I. This Crisis Reveals the Insufficiency of Human Speculation About Jesus Christ (vv. 13-14)

The critical question of life concerns the Christ: "Who do people say the Son of Man is?" Jesus asked this question for information, affirmation, and education. He did not use His supernatural powers for information when natural inquiry would suffice. At that lonely moment, He sought the affirmation of His closest followers. He intended their education by contrasting the popular confession with the disciple's question.

The inadequacy of speculation characterizes the crowd. Then and now, the mass of people know only insufficient speculation about Jesus Christ. There are some earmarks of human speculation in the answers given by the first followers of Jesus.

Some see in Christ a mere repetition of what God has done before. Unaided human opinion cannot see a wholly, new departure in Jesus Christ. He was like John the Baptist in His mysterious birth and call for repentance. He was like Elijah in His confrontation with religious leaders. He was like Jeremiah in His personal grief over religious barrenness and hypocrisy. Because of that, people have seen in Jesus no more than another religious leader. Human speculation about Christ always places Him in an insufficient category.

Some see in Christ a reduction of what God has done before. For some, He was "one of the prophets" (v. 14). The language suggests a class of people who see in Christ no more than one in a long succession of religious spokespersons. In His own lifetime, people saw in Him only "Josephs son." Some even identified Him with a demon. Mere human reflection on Christ never discovers who He is.

II. The Sufficiency of Divine Revelation About Jesus Christ (vv. 15-17)

There is only one acceptable identification of Jesus Christ: "You are the Christ, the Son of the living God" (v. 16). Peter identified Jesus of Nazareth with the promised, predicted, and expected, anointed Messiah of the Old Testament. But Peter went beyond that. He said something about the Messiah that no Old Testament Hebrew ever confessed or expected. Peter confessed the Godhead of the Messiah, the Deity of Jesus Christ. This is especially significant in light of the surroundings. The most ancient worship of nature gods and the most recent worship of Caesar surrounded the location of this confession.

There is only one source for this revelation about Jesus Christ. Humanity in its feebleness, weakness, fallibility, and fragility ("flesh and blood" v. 17, KJV) can never make this discovery or confession about Christ. There is nothing in human reason, education, tradition, or observation that would compel one to confess this about Jesus of Nazareth.
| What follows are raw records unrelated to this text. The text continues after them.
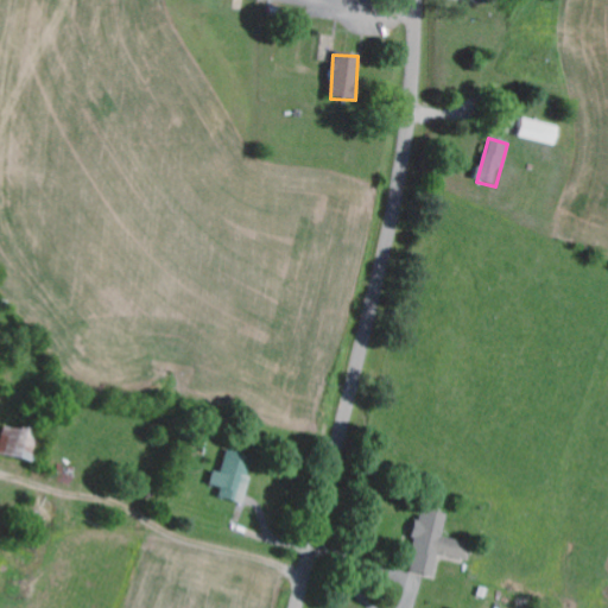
[(0,451),(36,463),(45,437),(7,425),(0,448),(0,451)]
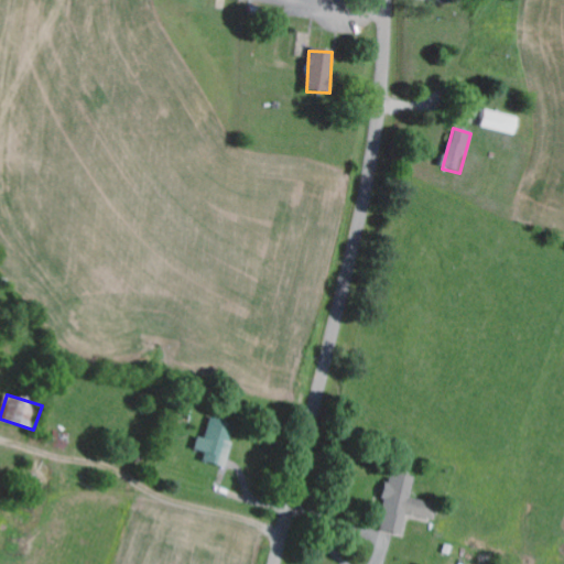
[(234,423),(208,419),(205,438),(197,437),(195,451),(205,453),(203,463),(226,467),(234,423)]
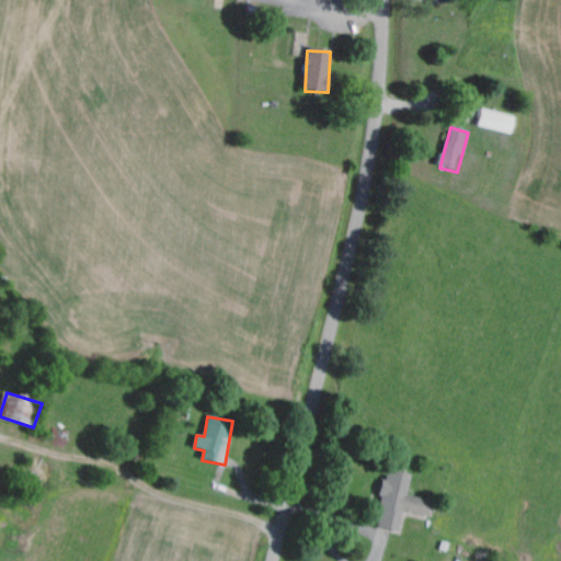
[(403,512),(433,518),(435,503),(408,497),(412,474),(388,469),(377,527),(400,531),(403,512)]
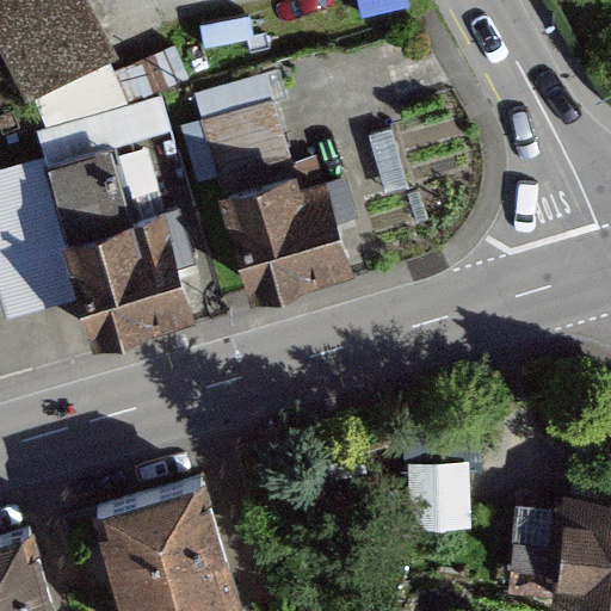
[(0,0),(0,41),(49,136),(129,96),(79,0),(0,0)]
Every confession of Jesus Christ is an act of God invading and illuminating the mind of the confessor. God, Himself, lifts the veil and parts the curtain, or you cannot grasp or confess the God head of Jesus Christ. In that sense, you do not "decide to become a Christian." No one can come to me unless the Father who sent me draws him" (John 6:44).

III. The Permanency of the Foundation of Jesus Christ (vv. 18-19)

Those confessing the Godhead of Jesus Christ constitute the foundation of His church. The person and truth about Jesus Christ is the only adequate foundation for His church. The first layers of the foundation are the apostles and the prophets (Eph. 2:20). Luther: "All Christians are Peters on account of the confession Peter here makes, which is the rock on which Peter and all Peters are built."

Christ's relationship to His church is one of construction. "I will build my church." We do not build His true church. Men may build large, ecclesiastical organizations on the basis of human attraction, but only Jesus Christ builds His church.

Christ's relationship to His church is one of possession: "My church. . . . " The only owner of the local church or the whole assembly of all believers in the earth is Jesus Christ, not a pastor, board, or denomination.

Christ's relationship through His church is one of confrontation: "the gates of [hell] will not overcome it" (v. 18). The unseen world of death and the grave swallow every generation, but they will never swallow the church of a living Lord.